The Trade Desk, Inc. (NASDAQ: TTD) created significant shareholder value over the years, leveraging the rapidly expanding market for online advertising. The company, a market leader in the innovative concept of programmatic advertising, has played a key role in transforming the way the ad world functions.
The stock closed the last session sharply lower, as Wall Street witnessed a hectic tech selloff, after hitting an all-time high at the beginning of the session. The withdrawal, less than one week ahead of the company’s fourth-quarter report, came as a disappointment to the market. However, Analysts’ positive estimates point to improvement as the earnings event nears.

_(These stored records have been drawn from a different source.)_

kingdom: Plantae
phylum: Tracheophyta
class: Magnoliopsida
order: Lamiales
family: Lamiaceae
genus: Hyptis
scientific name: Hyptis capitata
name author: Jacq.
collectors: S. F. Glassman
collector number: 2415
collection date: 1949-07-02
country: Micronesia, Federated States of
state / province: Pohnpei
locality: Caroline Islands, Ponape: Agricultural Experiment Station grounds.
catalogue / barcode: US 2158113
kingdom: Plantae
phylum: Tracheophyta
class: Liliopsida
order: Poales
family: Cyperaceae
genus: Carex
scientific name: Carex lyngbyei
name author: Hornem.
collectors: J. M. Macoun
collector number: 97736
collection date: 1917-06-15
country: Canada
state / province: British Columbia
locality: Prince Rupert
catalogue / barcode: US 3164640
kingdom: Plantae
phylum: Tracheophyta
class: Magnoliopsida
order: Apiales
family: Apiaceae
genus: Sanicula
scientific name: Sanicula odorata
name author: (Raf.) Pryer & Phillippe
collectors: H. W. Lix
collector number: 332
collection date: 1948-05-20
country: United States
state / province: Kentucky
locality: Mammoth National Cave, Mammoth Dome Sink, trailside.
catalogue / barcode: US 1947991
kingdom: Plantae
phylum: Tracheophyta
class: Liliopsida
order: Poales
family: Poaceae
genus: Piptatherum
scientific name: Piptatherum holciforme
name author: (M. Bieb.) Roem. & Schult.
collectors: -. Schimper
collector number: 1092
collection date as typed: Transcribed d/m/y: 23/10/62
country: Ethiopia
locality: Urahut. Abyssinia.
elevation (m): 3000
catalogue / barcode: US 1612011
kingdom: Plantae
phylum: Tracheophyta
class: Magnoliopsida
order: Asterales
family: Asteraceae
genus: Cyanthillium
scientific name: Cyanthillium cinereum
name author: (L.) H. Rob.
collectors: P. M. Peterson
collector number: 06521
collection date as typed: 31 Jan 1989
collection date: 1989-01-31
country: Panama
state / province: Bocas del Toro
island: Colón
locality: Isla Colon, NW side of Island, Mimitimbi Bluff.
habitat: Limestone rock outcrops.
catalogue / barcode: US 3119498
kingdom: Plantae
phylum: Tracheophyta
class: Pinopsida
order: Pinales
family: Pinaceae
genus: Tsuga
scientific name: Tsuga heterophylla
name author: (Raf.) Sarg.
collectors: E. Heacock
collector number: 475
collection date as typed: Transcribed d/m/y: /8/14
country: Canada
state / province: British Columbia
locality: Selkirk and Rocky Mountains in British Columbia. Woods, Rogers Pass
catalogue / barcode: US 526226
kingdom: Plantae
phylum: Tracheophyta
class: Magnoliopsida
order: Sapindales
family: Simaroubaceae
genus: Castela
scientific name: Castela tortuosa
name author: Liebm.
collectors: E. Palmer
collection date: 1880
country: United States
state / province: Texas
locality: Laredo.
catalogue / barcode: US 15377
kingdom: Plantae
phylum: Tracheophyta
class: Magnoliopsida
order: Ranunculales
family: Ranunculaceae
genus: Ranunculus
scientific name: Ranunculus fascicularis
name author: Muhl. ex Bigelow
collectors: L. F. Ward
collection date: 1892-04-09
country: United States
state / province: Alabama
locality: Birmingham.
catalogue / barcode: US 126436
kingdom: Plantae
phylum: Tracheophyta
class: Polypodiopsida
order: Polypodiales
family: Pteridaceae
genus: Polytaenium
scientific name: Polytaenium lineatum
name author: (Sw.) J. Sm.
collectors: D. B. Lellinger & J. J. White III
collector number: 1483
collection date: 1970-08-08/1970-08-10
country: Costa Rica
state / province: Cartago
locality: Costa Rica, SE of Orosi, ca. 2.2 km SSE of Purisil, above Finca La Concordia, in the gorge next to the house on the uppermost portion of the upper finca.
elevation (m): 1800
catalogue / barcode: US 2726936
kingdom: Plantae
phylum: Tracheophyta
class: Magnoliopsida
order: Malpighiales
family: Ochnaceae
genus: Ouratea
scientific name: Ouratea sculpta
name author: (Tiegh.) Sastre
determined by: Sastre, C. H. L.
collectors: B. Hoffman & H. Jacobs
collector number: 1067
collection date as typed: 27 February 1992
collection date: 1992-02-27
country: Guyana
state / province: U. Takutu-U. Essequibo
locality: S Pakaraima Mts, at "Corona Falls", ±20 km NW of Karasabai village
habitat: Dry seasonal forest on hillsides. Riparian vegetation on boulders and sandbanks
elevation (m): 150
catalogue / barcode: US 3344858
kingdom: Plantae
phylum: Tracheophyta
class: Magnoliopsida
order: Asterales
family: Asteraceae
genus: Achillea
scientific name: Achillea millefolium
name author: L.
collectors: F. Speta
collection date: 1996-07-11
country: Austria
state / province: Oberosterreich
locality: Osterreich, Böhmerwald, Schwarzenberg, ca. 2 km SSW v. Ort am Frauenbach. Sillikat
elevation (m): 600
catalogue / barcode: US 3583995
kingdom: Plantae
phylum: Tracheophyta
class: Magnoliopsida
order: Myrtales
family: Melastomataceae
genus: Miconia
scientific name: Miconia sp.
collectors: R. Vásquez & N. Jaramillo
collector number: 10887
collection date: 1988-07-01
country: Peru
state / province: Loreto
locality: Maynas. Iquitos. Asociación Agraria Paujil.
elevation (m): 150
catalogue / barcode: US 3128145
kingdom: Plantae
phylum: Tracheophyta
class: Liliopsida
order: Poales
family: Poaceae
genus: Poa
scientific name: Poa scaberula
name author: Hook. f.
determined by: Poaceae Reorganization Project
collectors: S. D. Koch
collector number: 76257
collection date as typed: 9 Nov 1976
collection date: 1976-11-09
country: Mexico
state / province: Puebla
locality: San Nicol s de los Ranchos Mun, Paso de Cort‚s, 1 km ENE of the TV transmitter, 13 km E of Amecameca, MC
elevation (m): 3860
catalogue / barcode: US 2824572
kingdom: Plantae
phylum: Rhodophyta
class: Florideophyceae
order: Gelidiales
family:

In the longer term, the price moderation will likely persist, in line with the target set by experts. The good news is that now Trade Desk has become more affordable to potential investors who believe the stock is overvalued.
Experts’ View
Most market watchers recommend buying the stock, taking a cue from the company’s growth prospects. It needs to be noted that Trade Desk has maintained steady momentum so far, supported by constant innovation and strategic partnerships – a trend that is expected to continue in the foreseeable future.
Thriving Biz
The company has been successful in earning the trust of advertisers across the globe and the goodwill is paying off. There is every reason to believe that the adoption of programmatic advertising would gather steam in the coming years, which will reflect in Trade Desk’s top-line performance.
A Sure Bet?
The stock has remained an investors’ favorite ever since it started trading a few years ago, even though the value kept increasing. TTD gained about 58% in the past twelve months and 16% since the beginning of 2020.
The general outlook on the industry is quite bullish, given the steady uptick in ad spending by enterprises. The trend is fast catching up, buoyed by the positive momentum in the global economy.
In the third quarter, a double-digit growth in revenues drove up Trade Desk’s earnings by 15% to $0.75 per share. The results benefited from higher ad spend across all the platforms, especially the mobile and connected TV channels.